# start of SUPPLIED INFORMATION

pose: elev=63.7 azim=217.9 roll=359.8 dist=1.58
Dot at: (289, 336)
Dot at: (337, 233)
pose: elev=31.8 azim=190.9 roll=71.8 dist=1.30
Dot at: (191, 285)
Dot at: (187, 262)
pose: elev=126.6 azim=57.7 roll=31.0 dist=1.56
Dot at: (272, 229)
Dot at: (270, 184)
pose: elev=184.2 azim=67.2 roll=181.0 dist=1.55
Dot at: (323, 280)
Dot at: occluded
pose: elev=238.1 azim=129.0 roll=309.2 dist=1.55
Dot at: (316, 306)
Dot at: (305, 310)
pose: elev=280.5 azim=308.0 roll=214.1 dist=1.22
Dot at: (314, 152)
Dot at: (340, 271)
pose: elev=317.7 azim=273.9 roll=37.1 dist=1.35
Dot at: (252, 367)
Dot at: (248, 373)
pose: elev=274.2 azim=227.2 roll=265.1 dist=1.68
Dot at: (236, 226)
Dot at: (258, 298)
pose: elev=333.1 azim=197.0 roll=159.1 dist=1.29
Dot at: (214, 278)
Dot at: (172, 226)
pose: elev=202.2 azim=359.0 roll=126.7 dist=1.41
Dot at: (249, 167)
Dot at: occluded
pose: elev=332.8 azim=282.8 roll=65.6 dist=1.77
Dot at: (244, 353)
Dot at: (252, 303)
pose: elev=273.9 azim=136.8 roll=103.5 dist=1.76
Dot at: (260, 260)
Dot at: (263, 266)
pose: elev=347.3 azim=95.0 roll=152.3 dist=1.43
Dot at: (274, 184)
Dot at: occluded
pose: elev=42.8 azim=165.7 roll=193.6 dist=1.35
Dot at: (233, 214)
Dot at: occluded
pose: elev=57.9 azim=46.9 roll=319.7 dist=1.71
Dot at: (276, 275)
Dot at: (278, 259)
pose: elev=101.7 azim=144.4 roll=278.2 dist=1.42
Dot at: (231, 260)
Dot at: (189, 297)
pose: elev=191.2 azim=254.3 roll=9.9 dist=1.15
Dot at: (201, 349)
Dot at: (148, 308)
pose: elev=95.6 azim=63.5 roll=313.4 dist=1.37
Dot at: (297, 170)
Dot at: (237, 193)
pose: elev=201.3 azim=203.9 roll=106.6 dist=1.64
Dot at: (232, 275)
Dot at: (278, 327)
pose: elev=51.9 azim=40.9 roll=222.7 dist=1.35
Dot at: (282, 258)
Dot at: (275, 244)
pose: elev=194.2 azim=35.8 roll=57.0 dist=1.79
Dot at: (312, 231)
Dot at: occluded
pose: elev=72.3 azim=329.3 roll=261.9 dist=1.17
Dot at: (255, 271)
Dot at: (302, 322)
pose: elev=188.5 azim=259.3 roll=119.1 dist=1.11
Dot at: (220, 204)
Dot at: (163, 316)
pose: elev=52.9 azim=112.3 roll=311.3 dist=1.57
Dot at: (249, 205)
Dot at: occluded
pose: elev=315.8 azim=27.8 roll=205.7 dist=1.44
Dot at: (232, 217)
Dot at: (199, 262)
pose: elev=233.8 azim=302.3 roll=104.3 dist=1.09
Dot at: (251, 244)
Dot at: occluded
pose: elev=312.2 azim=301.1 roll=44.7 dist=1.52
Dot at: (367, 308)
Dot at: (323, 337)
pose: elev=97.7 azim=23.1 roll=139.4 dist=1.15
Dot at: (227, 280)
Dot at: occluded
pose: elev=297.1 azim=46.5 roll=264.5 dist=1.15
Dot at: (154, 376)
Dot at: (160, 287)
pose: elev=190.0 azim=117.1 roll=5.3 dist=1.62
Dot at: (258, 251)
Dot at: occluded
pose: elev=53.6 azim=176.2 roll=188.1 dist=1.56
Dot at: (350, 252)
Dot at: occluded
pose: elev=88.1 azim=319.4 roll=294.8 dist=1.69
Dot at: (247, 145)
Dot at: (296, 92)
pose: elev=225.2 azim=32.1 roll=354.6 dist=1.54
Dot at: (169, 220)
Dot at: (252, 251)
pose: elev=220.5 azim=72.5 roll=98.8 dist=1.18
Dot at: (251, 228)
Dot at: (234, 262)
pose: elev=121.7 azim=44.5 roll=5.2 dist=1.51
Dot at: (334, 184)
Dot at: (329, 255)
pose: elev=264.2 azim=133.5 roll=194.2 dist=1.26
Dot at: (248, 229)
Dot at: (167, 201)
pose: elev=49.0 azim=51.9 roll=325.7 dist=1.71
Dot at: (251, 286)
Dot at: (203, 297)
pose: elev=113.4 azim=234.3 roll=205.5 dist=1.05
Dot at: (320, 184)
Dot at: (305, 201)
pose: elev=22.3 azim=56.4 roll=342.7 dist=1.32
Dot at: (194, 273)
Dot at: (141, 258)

# end of SUPPLIED INFORMATION

- **REQUIRED WORK**
Copy the items above line for line, without changing anything.

- **SOLVED EXERCISE**
pose: elev=63.7 azim=217.9 roll=359.8 dist=1.58
Dot at: (289, 336)
Dot at: (337, 233)
pose: elev=31.8 azim=190.9 roll=71.8 dist=1.30
Dot at: (191, 285)
Dot at: (187, 262)
pose: elev=126.6 azim=57.7 roll=31.0 dist=1.56
Dot at: (272, 229)
Dot at: (270, 184)
pose: elev=184.2 azim=67.2 roll=181.0 dist=1.55
Dot at: (323, 280)
Dot at: occluded
pose: elev=238.1 azim=129.0 roll=309.2 dist=1.55
Dot at: (316, 306)
Dot at: (305, 310)
pose: elev=280.5 azim=308.0 roll=214.1 dist=1.22
Dot at: (314, 152)
Dot at: (340, 271)
pose: elev=317.7 azim=273.9 roll=37.1 dist=1.35
Dot at: (252, 367)
Dot at: (248, 373)
pose: elev=274.2 azim=227.2 roll=265.1 dist=1.68
Dot at: (236, 226)
Dot at: (258, 298)
pose: elev=333.1 azim=197.0 roll=159.1 dist=1.29
Dot at: (214, 278)
Dot at: (172, 226)
pose: elev=202.2 azim=359.0 roll=126.7 dist=1.41
Dot at: (249, 167)
Dot at: occluded
pose: elev=332.8 azim=282.8 roll=65.6 dist=1.77
Dot at: (244, 353)
Dot at: (252, 303)
pose: elev=273.9 azim=136.8 roll=103.5 dist=1.76
Dot at: (260, 260)
Dot at: (263, 266)
pose: elev=347.3 azim=95.0 roll=152.3 dist=1.43
Dot at: (274, 184)
Dot at: occluded
pose: elev=42.8 azim=165.7 roll=193.6 dist=1.35
Dot at: (233, 214)
Dot at: occluded
pose: elev=57.9 azim=46.9 roll=319.7 dist=1.71
Dot at: (276, 275)
Dot at: (278, 259)
pose: elev=101.7 azim=144.4 roll=278.2 dist=1.42
Dot at: (231, 260)
Dot at: (189, 297)
pose: elev=191.2 azim=254.3 roll=9.9 dist=1.15
Dot at: (201, 349)
Dot at: (148, 308)
pose: elev=95.6 azim=63.5 roll=313.4 dist=1.37
Dot at: (297, 170)
Dot at: (237, 193)
pose: elev=201.3 azim=203.9 roll=106.6 dist=1.64
Dot at: (232, 275)
Dot at: (278, 327)
pose: elev=51.9 azim=40.9 roll=222.7 dist=1.35
Dot at: (282, 258)
Dot at: (275, 244)
pose: elev=194.2 azim=35.8 roll=57.0 dist=1.79
Dot at: (312, 231)
Dot at: occluded
pose: elev=72.3 azim=329.3 roll=261.9 dist=1.17
Dot at: (255, 271)
Dot at: (302, 322)
pose: elev=188.5 azim=259.3 roll=119.1 dist=1.11
Dot at: (220, 204)
Dot at: (163, 316)
pose: elev=52.9 azim=112.3 roll=311.3 dist=1.57
Dot at: (249, 205)
Dot at: occluded
pose: elev=315.8 azim=27.8 roll=205.7 dist=1.44
Dot at: (232, 217)
Dot at: (199, 262)
pose: elev=233.8 azim=302.3 roll=104.3 dist=1.09
Dot at: (251, 244)
Dot at: occluded
pose: elev=312.2 azim=301.1 roll=44.7 dist=1.52
Dot at: (367, 308)
Dot at: (323, 337)
pose: elev=97.7 azim=23.1 roll=139.4 dist=1.15
Dot at: (227, 280)
Dot at: occluded
pose: elev=297.1 azim=46.5 roll=264.5 dist=1.15
Dot at: (154, 376)
Dot at: (160, 287)
pose: elev=190.0 azim=117.1 roll=5.3 dist=1.62
Dot at: (258, 251)
Dot at: occluded
pose: elev=53.6 azim=176.2 roll=188.1 dist=1.56
Dot at: (350, 252)
Dot at: occluded
pose: elev=88.1 azim=319.4 roll=294.8 dist=1.69
Dot at: (247, 145)
Dot at: (296, 92)
pose: elev=225.2 azim=32.1 roll=354.6 dist=1.54
Dot at: (169, 220)
Dot at: (252, 251)
pose: elev=220.5 azim=72.5 roll=98.8 dist=1.18
Dot at: (251, 228)
Dot at: (234, 262)
pose: elev=121.7 azim=44.5 roll=5.2 dist=1.51
Dot at: (334, 184)
Dot at: (329, 255)
pose: elev=264.2 azim=133.5 roll=194.2 dist=1.26
Dot at: (248, 229)
Dot at: (167, 201)
pose: elev=49.0 azim=51.9 roll=325.7 dist=1.71
Dot at: (251, 286)
Dot at: (203, 297)
pose: elev=113.4 azim=234.3 roll=205.5 dist=1.05
Dot at: (320, 184)
Dot at: (305, 201)
pose: elev=22.3 azim=56.4 roll=342.7 dist=1.32
Dot at: (194, 273)
Dot at: (141, 258)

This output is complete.